Affect means "touch the feelings of, or move emotionally". Whereas, affective means “relating to moods, feelings, and attitudes”. Thus affective computing is “the study and development of systems and devices that can recognize, interpret, process, and simulate human affects”. Affective computing is an interdisciplinary field which spans computer science, psychology, and cognitive science. Affective computing is sometimes called artificial emotional intelligence, or emotion AI. Emotional intelligence can be defined as “the capacity to be aware of, control, and express one's emotions, and to handle interpersonal relationships judiciously and empathetically”.

Sentiment analysis might be considered a primitive form of affective computing. Sentiment analysis may be defined as “the process of computationally identifying and categorizing opinions expressed in a piece of text”, especially in order to determine whether the writer's attitude is positive, negative, or neutral. Sentiment analysis may also be referred to as opinion mining, or emotion AI. SentiWordNet is a popular lexical resource for opinion mining. It assigns three sentiment scores to WordNet synsets, or sets of synonyms.
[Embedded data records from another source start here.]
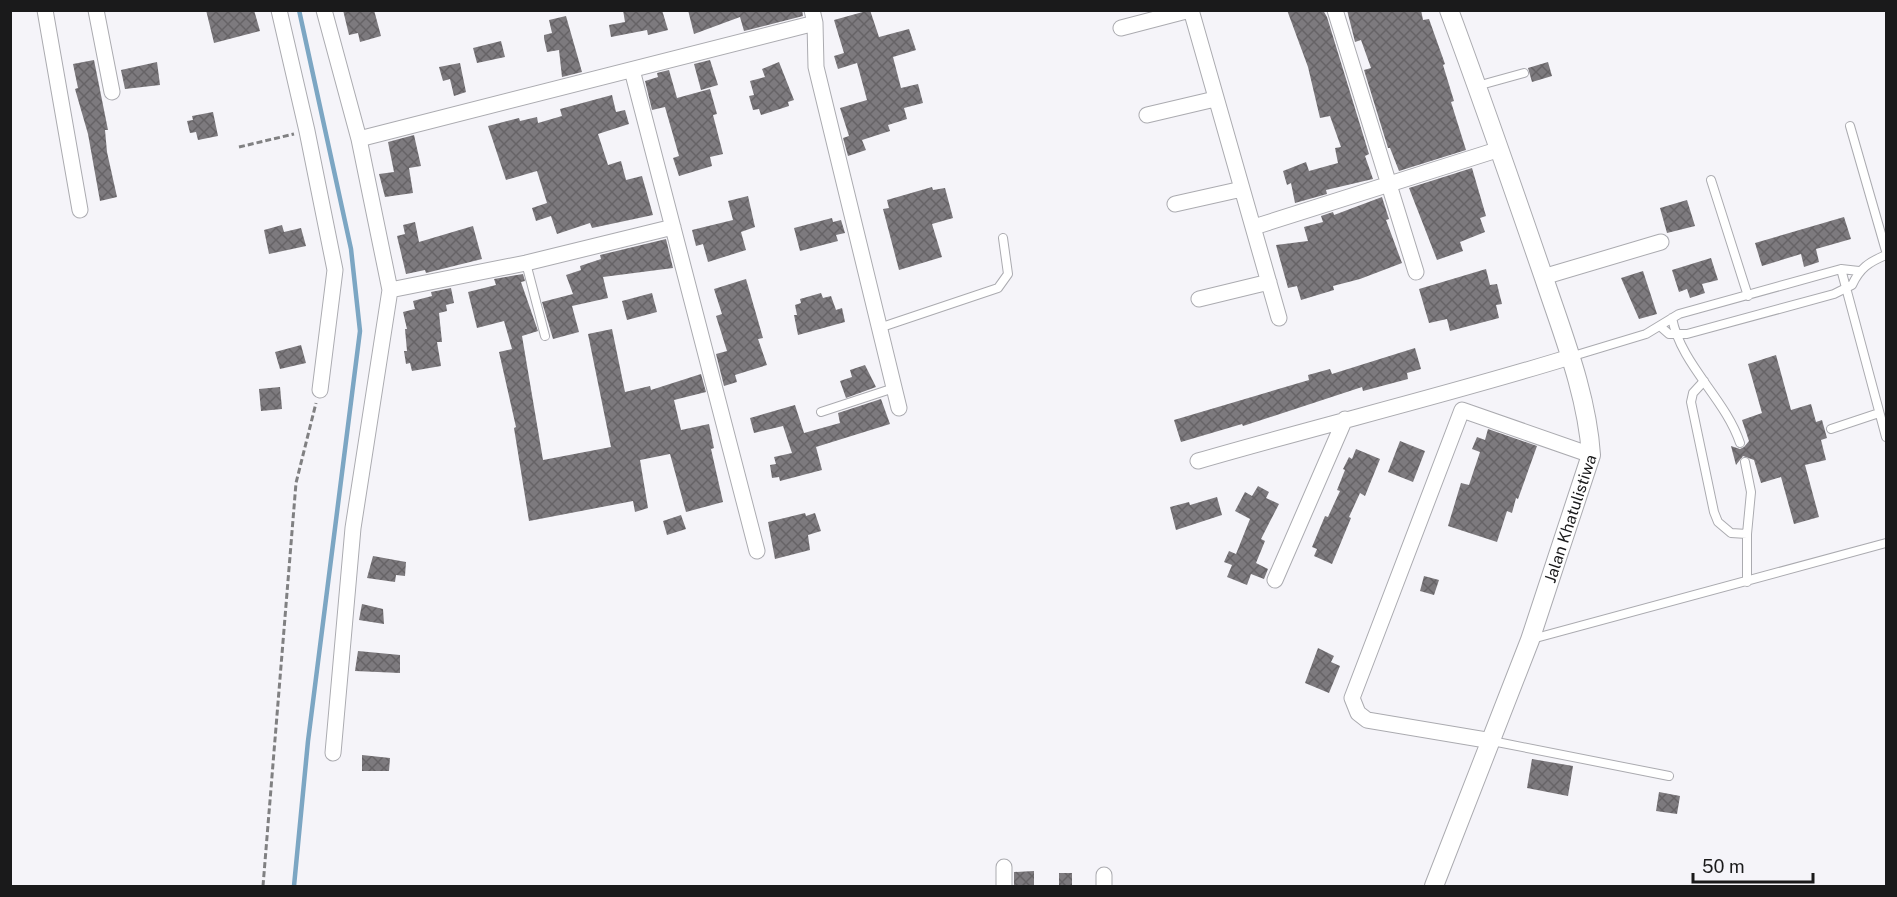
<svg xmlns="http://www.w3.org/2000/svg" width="1897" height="897" font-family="'Public Sans',sans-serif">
<defs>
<pattern id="building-cross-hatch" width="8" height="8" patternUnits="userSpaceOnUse" patternTransform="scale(1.5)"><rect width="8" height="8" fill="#7d7a7e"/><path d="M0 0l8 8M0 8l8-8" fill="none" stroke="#666366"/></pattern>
</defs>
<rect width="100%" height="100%" fill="#f5f4f9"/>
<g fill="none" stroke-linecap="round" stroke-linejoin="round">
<path stroke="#7ca6c3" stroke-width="4.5" d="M294,886L308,741L360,331L351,249L299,10"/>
</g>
<path fill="url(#building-cross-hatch)" d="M206,10H254L260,31L214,43Z
M343,10H374L381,36L360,42L358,33L349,35Z
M623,10H662L668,30L648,35L647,30L611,37L609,25L625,22Z
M688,10H802L803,16L744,31L740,17L694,34Z
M870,10L879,37L909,29L916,50L893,57L901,88L918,84L923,103L904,108L907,119L888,125L890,131L862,140L866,150L848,156L843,138L849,136L840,108L867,100L857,63L838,69L834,56L844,53L834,20Z
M1287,10H1323L1327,17L1369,154L1365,156L1373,179L1326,190L1327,194L1295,203L1291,183L1287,185L1283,171L1306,162L1309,171L1338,163L1335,148L1341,147L1330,116L1320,118L1308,67Z
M1347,10H1421L1423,20L1429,19L1445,64L1443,65L1454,101L1451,102L1466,150L1399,171L1390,148H1388L1364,70L1371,68L1361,40L1355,42Z
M566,16L582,72L562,77L559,50L547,52L544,38V35L552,33L549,20Z
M501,41L505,57L477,63L473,48Z
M94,60L108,130H105L107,152L117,197L100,201L88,134L75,89L78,88L73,64Z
M710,60L718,85L701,90L694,64Z
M157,62L160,85L125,89L121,70Z
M779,62L794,100L788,102L789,106L761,115L759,109L753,110L749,96L754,95L750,81L765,77L762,69Z
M1548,62L1552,76L1532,82L1528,68Z
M460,63L466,92L454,96L450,79L443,81L439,67Z
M669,70L677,98L710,89L717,114L713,115L723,154L710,157L712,166L679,176L673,158L679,156L665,107L652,110L645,81L658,77L657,73Z
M612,95L616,112L625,110L629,124L598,134L608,165L621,161L626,180L642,176L653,215L592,228L590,223L557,234L551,216L536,221L532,208L547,203L537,171L506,180L488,126L519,118L520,121L537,117L538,123L562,116L560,109Z
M213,112L218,136L198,140L196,132L190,133L187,121L193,120L192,116Z
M414,135L421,166L409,168L413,193L385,197L379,174L394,172L388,142Z
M1472,168L1486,216L1480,218L1485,232L1460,242L1463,251L1437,260L1409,188Z
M932,187L933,190L945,188L953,218L932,224L942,257L899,270L883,209L889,208L887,200Z
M748,196L755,227L741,232L746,250L708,262L703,244L696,246L692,230L733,220L728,201Z
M1382,197L1389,219L1386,220L1402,263L1360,279L1333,286L1334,290L1301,300L1297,286L1288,288L1276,245L1308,241L1304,227L1323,222L1321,216L1333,212L1334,215Z
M1687,200L1695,226L1667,233L1660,208Z
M1844,217L1851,239L1816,249L1819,262L1804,267L1801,254L1762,266L1755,243Z
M832,218L833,222L841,220L845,233L836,235L838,241L800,251L794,228Z
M415,222L419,242L473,226L482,259L426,273L425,270L406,274L397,236L405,234L403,225Z
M282,225L284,232L301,228L306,246L269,254L264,230Z
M666,239L673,268L603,277L608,298L572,306L579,332L553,339L542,302L573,294L566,275L581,270L580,266L601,259L600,255Z
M1711,258L1718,280L1702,284L1705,293L1690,298L1687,289L1679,292L1672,270Z
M1486,269L1490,285L1497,284L1502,304L1496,305L1499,318L1450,331L1447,319L1429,323L1419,289Z
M1643,271L1657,314L1639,319L1621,278Z
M523,274L525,281L521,282L538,331L522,336L543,460L611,447L588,334L612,329L625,392L650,386L651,390L701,374L706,392L674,400L681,430L709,424L714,448L711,449L723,502L686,512L670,454L640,460L648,508L635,512L633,501L529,521L514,428L516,427L499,352L512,349L504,321L477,328L468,292L496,285L494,279Z
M746,279L763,338L758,339L767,365L735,375L737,382L724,386L716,354L727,351L716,316L722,314L714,289Z
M451,288L454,303L446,305L447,311L439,313L442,342H437L441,366L412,371L410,363L406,364L404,351H407L405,329H407L403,312L415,309L413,301L432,296L431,292Z
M652,293L657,312L627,320L622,301Z
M821,293L823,298L831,296L836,310L842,308L845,322L798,335L794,315H797L795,305L801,303L800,299Z
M301,345L306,363L280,369L275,352Z
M1415,348L1421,369L1407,373L1408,379L1363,391L1362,387L1243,426L1242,424L1181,442L1174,420L1309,380L1308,375L1330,369L1332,374Z
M1776,355L1791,410L1811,404L1816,422L1822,420L1827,438L1821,440L1826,460L1805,465L1819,517L1794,524L1781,477L1761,483L1754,460L1743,456L1736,465L1731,446L1740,449L1744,447L1749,441L1742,420L1762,413L1748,364Z
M865,365L876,387L846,398L840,381L852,377L850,370Z
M280,387L282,409L261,411L259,389Z
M881,399L890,424L816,447L822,470L780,481L779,477L772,478L770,465L776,464L774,457L792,453L783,426L754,433L750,418L795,405L804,433L840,423L838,413Z
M1488,429L1537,446L1518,499L1516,498L1512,513L1507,511L1497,542L1448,526L1461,483L1469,485L1480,452L1472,449L1477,437L1485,440Z
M1400,441L1425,451L1413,482L1388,472Z
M1356,449L1380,459L1365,496L1360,493L1349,517L1351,518L1332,564L1314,556L1317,549L1312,547L1325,516L1328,517L1340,491L1337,490L1345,470L1343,469L1349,457L1352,459Z
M1258,486L1269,492L1266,498L1279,504L1261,539L1265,541L1256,563L1268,569L1264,579L1251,574L1247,585L1227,577L1232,565L1224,562L1229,551L1236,554L1250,519L1235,511L1245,492L1252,496Z
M1217,497L1222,515L1176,530L1170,507L1189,502L1190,505Z
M805,513L806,516L815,513L821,531L808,535L810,550L775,559L768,522Z
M681,515L686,529L667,535L663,521Z
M373,556L406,562L405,576L396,575L395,582L367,578Z
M1424,576L1439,580L1434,595L1420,591Z
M362,604L383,609L384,624L359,620Z
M1318,648L1334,656L1331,662L1340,666L1329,693L1305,683Z
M358,651L400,655V673L355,671Z
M362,755L390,758L389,771H362Z
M1532,759L1573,766L1568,796L1527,788Z
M1659,792L1680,796L1677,814L1656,811Z
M1034,871V886H1014V872Z
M1059,873H1072V886H1059Z"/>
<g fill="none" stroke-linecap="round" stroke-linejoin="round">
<g stroke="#ababb0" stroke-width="10">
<path id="service" d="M1477,86L1524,73
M1850,126L1886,251
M1711,180L1748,296
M526,263L545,336
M1841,269L1886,437
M1672,318C1681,365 1725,398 1740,443
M1661,327L1669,334H1687L1834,294L1852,285C1860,268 1869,262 1886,255
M879,328L998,288L1008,274L1003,238
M1570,357L1646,334L1679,314L1841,269L1859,271
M1704,381L1693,393L1691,402L1714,512L1718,522L1731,533L1747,534
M821,412L894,388
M1831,429L1879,413
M1745,462L1751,492L1747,534V582
M1532,639L1886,543
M1492,741L1669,776"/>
</g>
<g stroke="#ababb0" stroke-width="17">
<path id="minor" d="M45,10L80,210
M96,10L112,92
M279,10L307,131L335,270L320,390
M324,10L359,139L390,290L353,528L333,753
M812,10L815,23L816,67L899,408
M1191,10L1279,318
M1335,10L1416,272
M1121,28L1190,10
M632,70L757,551
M1147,115L1215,99
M359,139L815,23
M1175,204L1242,189
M1254,227L1500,149
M1543,277L1661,242
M390,290L526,263L673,227
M1199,299L1269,282
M1198,461C1322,425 1447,395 1570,357
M1275,580L1345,419
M1492,741L1367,720L1358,713L1352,698L1462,410L1591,455
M1004,867V886
M1104,886V875"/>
</g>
<g stroke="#ababb0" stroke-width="20">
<g id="tertiary">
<path id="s1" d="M1434,886L1530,640L1591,455C1587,394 1563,335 1544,278C1513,188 1482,99 1449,10"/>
</g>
</g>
<path stroke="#808082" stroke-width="3" stroke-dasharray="6 3" stroke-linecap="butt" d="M239,147L294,134
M263,886L296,483L316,403"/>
<use href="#service" stroke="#fff" stroke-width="8"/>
<use href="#minor" stroke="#fff" stroke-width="15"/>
<use href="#tertiary" stroke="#fff" stroke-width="18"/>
</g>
<g text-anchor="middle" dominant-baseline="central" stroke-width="6" stroke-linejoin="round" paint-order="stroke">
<g font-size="16" fill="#1a1a1b" stroke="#f5f4f9">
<text stroke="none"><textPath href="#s1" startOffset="392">Jalan Khatulistiwa</textPath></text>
</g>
</g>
<rect width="1897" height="897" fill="none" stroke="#1a1a1b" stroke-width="24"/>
<path d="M1693 873v9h120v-9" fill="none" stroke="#1a1a1b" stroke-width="3"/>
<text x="1702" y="873" font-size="18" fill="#1a1a1b" stroke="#f5f4f9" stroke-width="4.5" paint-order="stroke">50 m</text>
</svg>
Natural language processing toolkits are often used for sentiment analysis, such as GATE, LingPipe, NLTK, R-Project, RapidMiner, StanfordNLP, UIMA, and WEKA.

In terms of natural language the 2011 book Affective Computing and Sentiment Analysis: Emotion, Metaphor and Terminology, edited by Khurshid Ahmad, addresses the role of metaphor in affective computing. Metaphor is something that is considered to be representative or symbolic of something else, in other words a paradox of comparing unlike things. Contributor Andrew Goatly looks at metaphor as a resource for conceptualisation and expression of emotion. For instance, emotions may be present in deep lexical semantics. Metaphoricity is the quality of being metaphorical, which contributor Carl Vogel maintains involves sense modulation. In a conversational agent, affect may be transferred by metaphor, forming a kind of artificial or synthetic emotion.

In ‘affective dialog systems’, an ‘affect listener’ is a device which detects and adapts to the affective states of users, facilitating meaningful responses. The SEMAINE project was a well known European Union initiative to create a non-verbally competent ‘sensitive artificial listener’. SAL, the SEMAINE sensitive artificial listener, was in effect a kind of ‘emotional agent’, or ‘emotion agent’, which could be termed an ‘affective interface’.

Automated, or automatic, emotion recognition leverages techniques from signal processing, machine learning, and computer vision. Computers use different methods to interpret emotion, from Bayesian networks to Paul Ekman's ‘Facial Action Coding System’. A number of companies are now working with automatic emotion recognition, including affectiva.com (Emotion Recognition Software), eyeris.ai (Emotional AI and Face Analytics), imotions.com (Emotion Analysis Engine), nviso.ch (Emotion Recognition Software), and visagetechnologies.com (Face Tracking and Analysis).

From this overview, it becomes clear that that there are two main aspects to affective computing, 1) emotion detection, or emotion recognition, and 2) artificial or synthetic emotion, or emotion synthesis. Facial recognition figures prominently in emotion detection, however language can be used for emotion recognition, in particular metaphor. Voice biometrics are also being used for detecting emotion, something like polygraph biofeedback. Emotion may be synthesized facially in the form of an avatar, or talking head, not to mention animatronic head. Emotional body language could be expressed by a humanoid robot. But also natural language can be used for the expression of computational affect, in the form of metaphor generation as a vehicle for emotion.